Two smaller decisions matter for trust. Lowering the model's sampling temperature (roughly 1.0 down to 0.2) reduces hallucinated code paths and makes runs reproducible, which you need when grading against a fixed label set and the same input must give the same output. It is a reproducibility lever, not a hallucination cure. And the LLM component here is not a retrieval-with-embeddings system; it is a tool-using agent harness that does structured retrieval by calling purpose-built tools - build-graph queries, source fetches, blame and diff attribution, traces, service metadata - and reasoning over what they return. There are no vector embeddings and no semantic search in the path; retrieval is explicit, auditable tool calls, which is part of why a label can always be traced back to its evidence.

Why this is the right shape for a self-improving system

The lesson outlasts any one system. If you have an LLM making a judgment at scale and an expensive way to observe ground truth at small scale, do not make the model self-certify and do not try to label everything by hand. Build the cheap predictor and the expensive verifier as separate pipelines that derive truth by different means, then wire the verifier's disagreements back into the predictor. The disagreements are where the model is wrong in ways its own confidence can never reveal, and they are finite - you only need to verify enough to keep the boundary calibrated, not the whole fleet.

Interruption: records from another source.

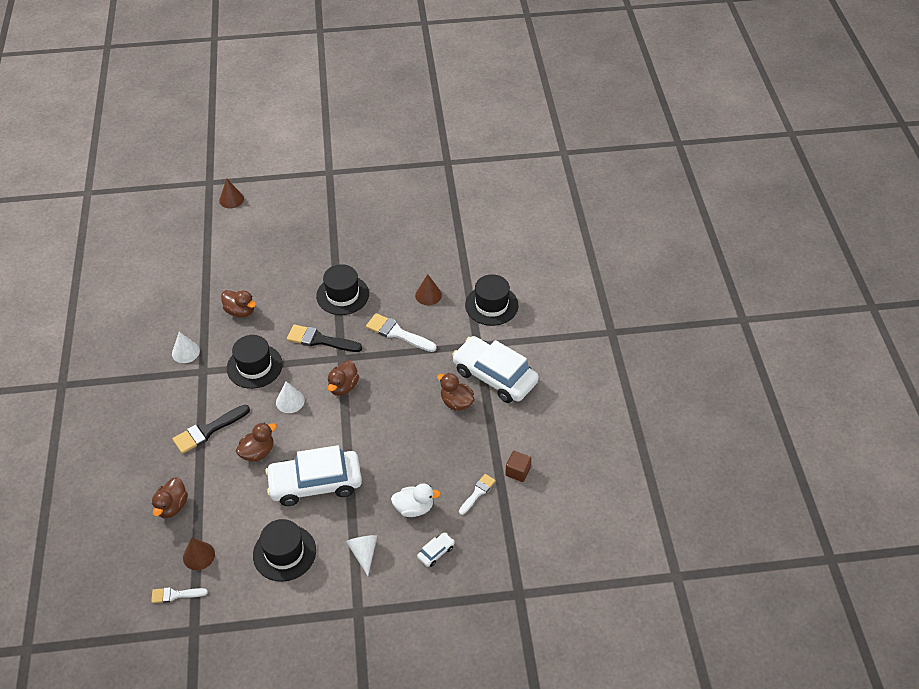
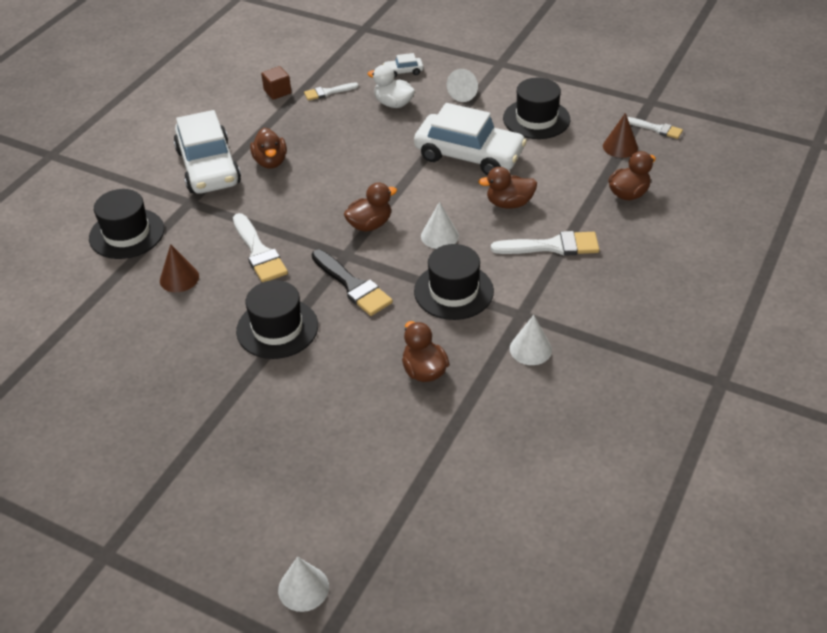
camera: 145 degrees left, 5 degrees down
black brush [172,405,250,454] -> white brush [491,231,599,256]
brown cone [219,178,244,208] -> white cone [278,557,329,612]

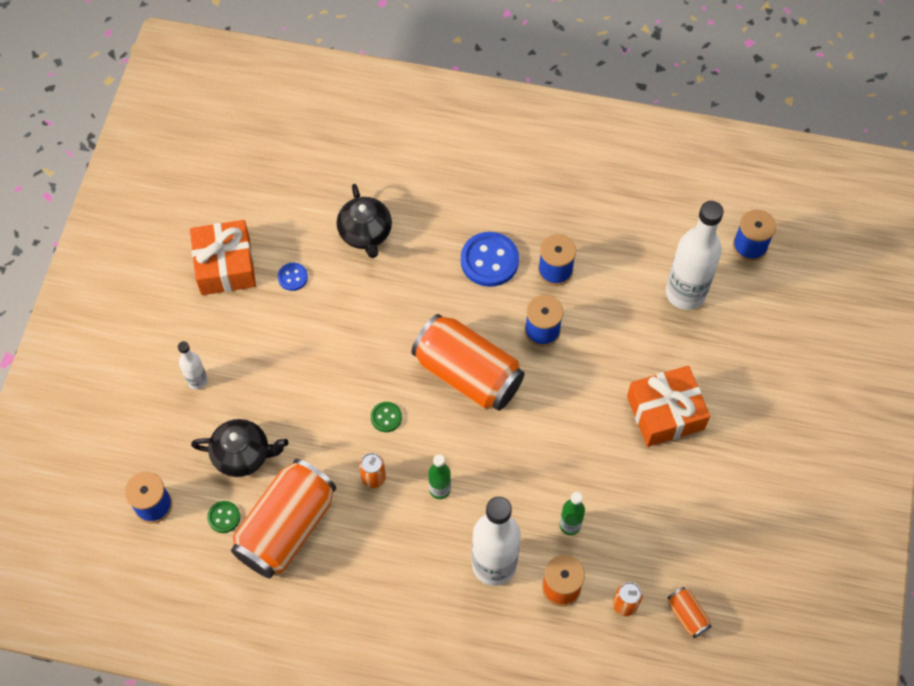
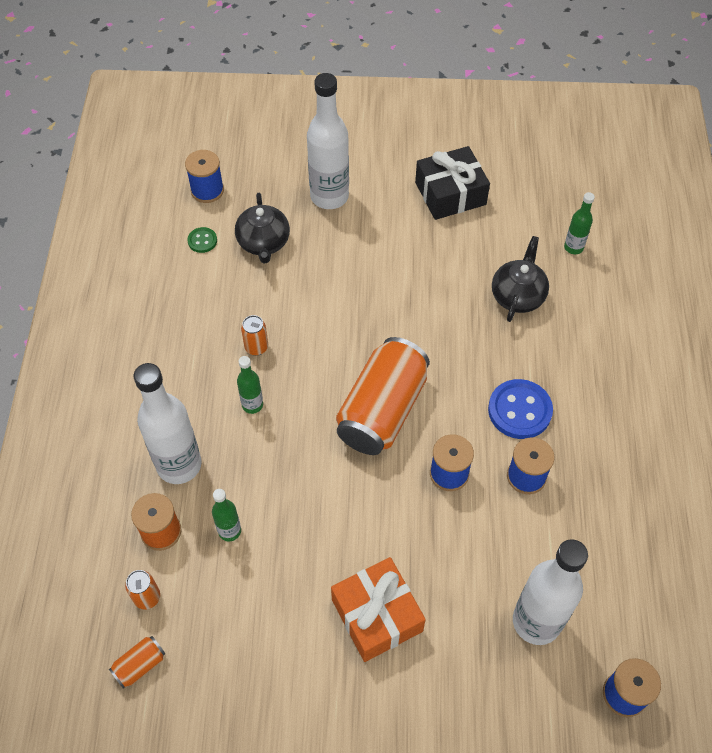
camera: 80 degrees right, 5 degrees down
white bottle [178,341,208,390] -> white bottle [307,73,349,209], size x2.03
orange gift [190,220,256,295] -> black gift [415,146,490,220]
orange can [231,459,336,578] -> none
blue button [278,263,308,291] -> none
black teapot [337,184,392,258] -> black teapot turned 135 degrees clockwise [492,236,549,322]
green button [371,402,402,432] -> none
none -> green bottle [564,192,595,254]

The payoff is that accuracy stops being a one-time launch metric and becomes a maintained property. Services change, dependencies are added, fallbacks rot. A classifier graded once and trusted forever silently decays. A classifier with a continuous fault-injection loop behind it gets corrected by reality on a steady cadence, so its labels stay good as the system moves underneath it. That is the difference between a model that looked accurate on launch day and one that stays accurate.